Cuando terminé la escuela, comprendí que la verdad y la mentira de una misma historia dependía de la voz que la contaba, pues cuando empecé a leer la versión de los vencidos, de los de abajo, me di cuenta que el arribo de los europeos a tierras americanas fue una gesta sangrienta y que la religión cristiana, nacida como un instrumento de lucha a favor de los oprimidos, se convirtió en un instrumento opresor durante la conquista, que el llamado descubrimiento de Colón implicó el exterminio de vastas civilizaciones y que el 12 de octubre no era una fecha para celebrar sino para reflexionar.
Con todo, mi maestra nos enseñó el autodesprecio, como quien enseña a diferenciar lo blanco de lo negro, por que en sus lecciones hablaba peyorativamente del indígena - quizás con más crueldad que Pizarro y Cortés, y con menos compasión que Bartolomé de Las Casas y Vitoria- y porque los conocimientos que ella nos transmitía de los libros oficiales de historia no correspondía a la versión de los vencidos sino de los vencedores.

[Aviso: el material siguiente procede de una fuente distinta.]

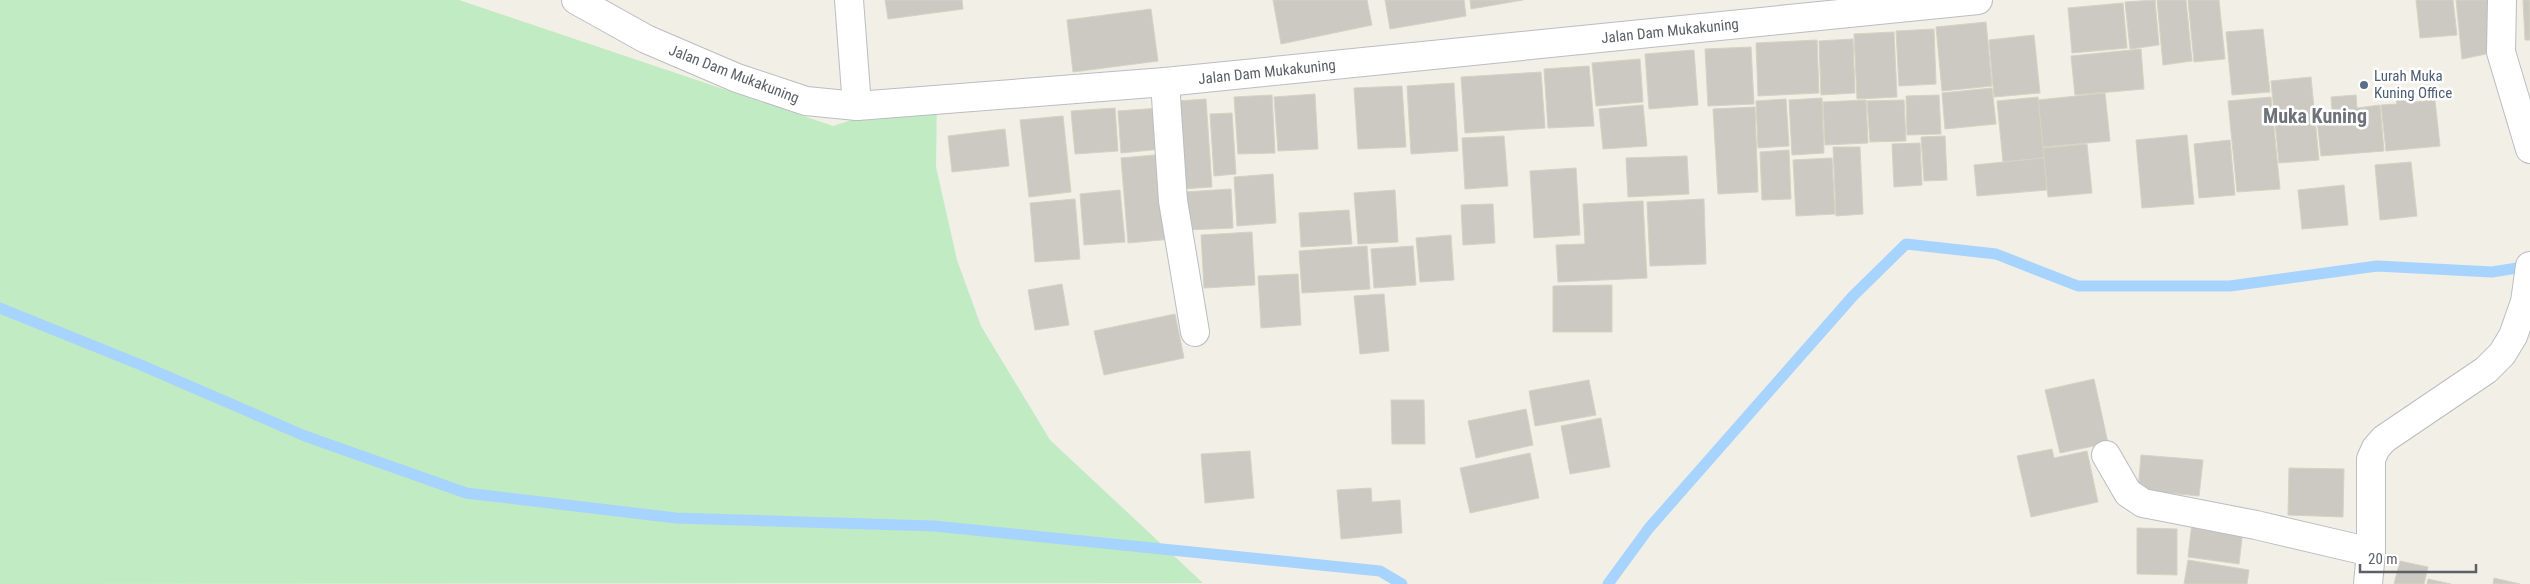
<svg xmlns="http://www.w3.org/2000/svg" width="2530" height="584" font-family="'Roboto Condensed',sans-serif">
<rect width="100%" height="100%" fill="#f1efe6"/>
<polygon fill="#c0ebc3" points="0,0 459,0 833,126 937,93 936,167 957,260 981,326 1050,440 1203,583 0,584"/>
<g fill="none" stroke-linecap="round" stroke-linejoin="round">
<g stroke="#a7d3ff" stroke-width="11">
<polyline points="0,308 141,365 305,436 466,493 676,518 934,526 1380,571 1402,584"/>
<polyline points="1608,584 1649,528 1853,296 1906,244 1996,254 2078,286 2230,286 2377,266 2492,272 2530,266"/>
</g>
</g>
<g fill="#ccc9c2" stroke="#d6d2c3">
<polygon points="885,0 962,0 963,9 888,19"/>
<polygon points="1273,0 1367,0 1372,25 1281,44"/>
<polygon points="1385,0 1464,0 1466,16 1390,29"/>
<polygon points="1470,0 1523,0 1471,9"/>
<polygon points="2155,0 2159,45 2130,49 2125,2"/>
<polygon points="2157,0 2186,0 2192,61 2163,65"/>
<polygon points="2188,0 2219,0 2225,59 2194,62"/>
<polygon points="2416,0 2453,0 2457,35 2420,38"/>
<polygon points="2456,0 2494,0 2486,54 2462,59"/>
<polygon points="2523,0 2530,0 2530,40 2525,40"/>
<polygon points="2123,3 2127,48 2072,53 2068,8"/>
<polygon points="1151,9 1158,61 1073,72 1067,20"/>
<polygon points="1986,22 1992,86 1942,91 1936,27"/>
<polygon points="1934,29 1936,84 1899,86 1896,31"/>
<polygon points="2263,29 2270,92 2232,95 2226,32"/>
<polygon points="1894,32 1897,97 1857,99 1854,34"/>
<polygon points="2034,35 2040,93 1994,97 1989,40"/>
<polygon points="1853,39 1855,93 1821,95 1819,41"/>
<polygon points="1817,40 1819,93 1758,96 1756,43"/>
<polygon points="1751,47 1754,104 1708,106 1705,49"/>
<polygon points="2141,49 2144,89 2075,95 2071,56"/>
<polygon points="1694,50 1698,105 1649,109 1645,54"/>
<polygon points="1640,59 1643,102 1596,106 1592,63"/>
<polygon points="1589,66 1594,126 1548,128 1544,69"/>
<polygon points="1541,72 1545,128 1465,133 1461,77"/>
<polygon points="2311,77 2319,160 2279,163 2271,81"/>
<polygon points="1454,83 1458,151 1411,154 1407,86"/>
<polygon points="1402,86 1406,147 1358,149 1354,88"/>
<polygon points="1992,88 1996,124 1945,129 1942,93"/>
<polygon points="2413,91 2414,102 2435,100 2440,146 2386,151 2381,105 2397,104 2395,93"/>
<polygon points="2105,93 2110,141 2043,147 2038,100"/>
<polygon points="1315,94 1318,149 1278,151 1274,97"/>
<polygon points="1272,95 1275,153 1238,154 1234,97"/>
<polygon points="1939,95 1941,134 1907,135 1906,96"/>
<polygon points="2356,95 2357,108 2380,105 2384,151 2321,156 2316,111 2332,110 2331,97"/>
<polygon points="2038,97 2044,158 2003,162 1997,101"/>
<polygon points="2271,97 2280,189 2237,192 2228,101"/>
<polygon points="1822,98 1824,153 1792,155 1789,100"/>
<polygon points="1206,99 1212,187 1182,189 1177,101"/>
<polygon points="1786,99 1789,146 1758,148 1756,101"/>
<polygon points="1866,100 1868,143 1825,145 1823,102"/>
<polygon points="1904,100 1906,141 1870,142 1867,101"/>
<polygon points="1643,105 1647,146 1603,149 1599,109"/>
<polygon points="1755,107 1758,192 1718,194 1713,109"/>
<polygon points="1115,108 1118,151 1075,154 1071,111"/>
<polygon points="1159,108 1162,149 1121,153 1118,111"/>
<polygon points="1232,113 1236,174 1214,176 1210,114"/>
<polygon points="1063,116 1071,192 1029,197 1020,120"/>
<polygon points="1005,129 1009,166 952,172 948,136"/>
<polygon points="2187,135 2194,204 2142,208 2136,140"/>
<polygon points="1504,136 1508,186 1465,189 1462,138"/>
<polygon points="1945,136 1947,180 1924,181 1921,137"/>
<polygon points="2230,140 2235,195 2199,198 2194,144"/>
<polygon points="1920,143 1922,185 1894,187 1892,144"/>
<polygon points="2087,144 2092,193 2048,197 2043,148"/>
<polygon points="1833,147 1860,147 1863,214 1836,216"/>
<polygon points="1789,150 1791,199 1762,200 1760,152"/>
<polygon points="1165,154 1172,239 1128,243 1121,158"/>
<polygon points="1687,156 1689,194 1628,197 1626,158"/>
<polygon points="1832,158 1835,214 1796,216 1793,160"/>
<polygon points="2044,158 2047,190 1977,196 1974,165"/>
<polygon points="2411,162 2417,216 2380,220 2375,165"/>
<polygon points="1576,168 1580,235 1534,238 1530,171"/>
<polygon points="1273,174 1276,223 1237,226 1234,177"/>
<polygon points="2344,185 2348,225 2302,229 2298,190"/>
<polygon points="1231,189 1233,228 1186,230 1184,192"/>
<polygon points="1120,190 1125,242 1084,245 1080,194"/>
<polygon points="1395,190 1398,242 1358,244 1354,193"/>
<polygon points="1075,199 1080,259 1035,262 1030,203"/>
<polygon points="1704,199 1706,264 1650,266 1647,202"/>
<polygon points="1643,201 1647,278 1558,282 1556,245 1585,244 1583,204"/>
<polygon points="1493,204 1495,243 1463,245 1461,205"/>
<polygon points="1349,210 1352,244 1301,247 1299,213"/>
<polygon points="1252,232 1255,285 1204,288 1201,235"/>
<polygon points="1451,235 1454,280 1420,282 1416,238"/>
<polygon points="1367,246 1370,289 1302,293 1299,251"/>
<polygon points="1413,246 1416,285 1374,288 1371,249"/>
<polygon points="1298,274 1301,325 1261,328 1258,276"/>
<polygon points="1062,284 1069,325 1035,330 1028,290"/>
<polygon points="1612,285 1612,332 1553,332 1553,286"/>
<polygon points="1384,294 1389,351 1360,354 1354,296"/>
<polygon points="1175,314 1184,358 1104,375 1094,331"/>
<polygon points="2094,379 2108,443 2060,453 2045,390"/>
<polygon points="1589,380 1596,415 1535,426 1529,391"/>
<polygon points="1391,400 1424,400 1425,444 1392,444"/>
<polygon points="1526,409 1533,445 1476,458 1468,421"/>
<polygon points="1601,418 1610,467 1570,474 1561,426"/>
<polygon points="2052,449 2054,458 2087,451 2098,502 2031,517 2017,456"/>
<polygon points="1250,451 1254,498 1205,503 1201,454"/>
<polygon points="1530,453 1539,498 1470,513 1460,468"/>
<polygon points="2141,455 2203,460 2199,496 2138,490"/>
<polygon points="2289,468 2344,469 2343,517 2288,515"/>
<polygon points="1371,488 1372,502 1400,500 1402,533 1341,539 1337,490"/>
<polygon points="2192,522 2243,530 2239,564 2188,557"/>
<polygon points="2137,528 2177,529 2177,575 2137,574"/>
<polygon points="2188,560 2249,570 2247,584 2184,584"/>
<polygon points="2400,561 2428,567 2424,584 2394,584"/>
<polygon points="2494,578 2520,584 2493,584"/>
<polygon points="2428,579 2451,584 2427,584"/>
</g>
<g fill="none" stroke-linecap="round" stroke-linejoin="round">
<g stroke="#babdc2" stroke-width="30">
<g id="street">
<polyline points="576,0 646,39 737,78 806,101 857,106 1165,82 1978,0"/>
<polyline points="849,0 857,106"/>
<polyline points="2502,0 2501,52 2530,149"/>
<polyline points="1165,82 1173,201 1195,332"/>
<polyline points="2106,455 2128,493 2143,503 2256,525 2371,552"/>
<polyline points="2368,584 2371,552 2371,459 2376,448 2384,439 2486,370 2502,354 2513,336 2525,302 2530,266"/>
</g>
</g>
<use href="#street" stroke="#fff" stroke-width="28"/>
</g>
<circle fill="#5c6f8a" stroke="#fff" stroke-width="2" cx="2364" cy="85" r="5"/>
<g text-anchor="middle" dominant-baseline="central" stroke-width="5" stroke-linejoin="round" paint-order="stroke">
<g font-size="15" fill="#5d6167" stroke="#fff">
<text transform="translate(1670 31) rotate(-6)">Jalan Dam Mukakuning</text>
<text transform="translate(1267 72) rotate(-6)">Jalan Dam Mukakuning</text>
<text transform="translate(734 74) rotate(21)">Jalan Dam Mukakuning</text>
</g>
<g font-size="15" fill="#4e5e75" stroke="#fff" text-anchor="start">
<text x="2374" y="76">Lurah Muka<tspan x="2374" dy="17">Kuning Office</tspan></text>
</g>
<g font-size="20" font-weight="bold" fill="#6e737a" stroke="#fff">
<text x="2315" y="116">Muka Kuning</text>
</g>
</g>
<path d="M2360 564v8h116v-8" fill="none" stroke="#5d6167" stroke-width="2.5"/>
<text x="2368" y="564" font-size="15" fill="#5d6167" stroke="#ffffff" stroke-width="4" paint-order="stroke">20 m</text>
</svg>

Desde entonces han pasado varios años, yo dejé de ser niño y ella dejó de existir.
Pero lo que no puedo ya aceptar es el hecho de que se siga celebrando el 12 de octubre como el Día de la Raza, a pesar de que nosotros, los mestizos de América, así nos veamos la cara en los espejos de Europa, no dejaremos de ser los hijos bastardos de la conquista, del despojo y la violación, como lo fueron los hijos de la Malinche en México y las hijas de Atahuallpa en el Perú.
Ahora bien, si aún nos queda un poco de sangre en la cara, tengamos el coraje de reconocer que lo único que heredamos en más de medio milenio de rapiña y colonización, es la vergüenza de ser lo que somos, esa pirámide social donde lo oscuro está en la base y lo claro en la cúspide, y donde el color de la piel y el apellido si-uen siendo algunos de los factores que determinan la posición tanto social como económica del hombre americano.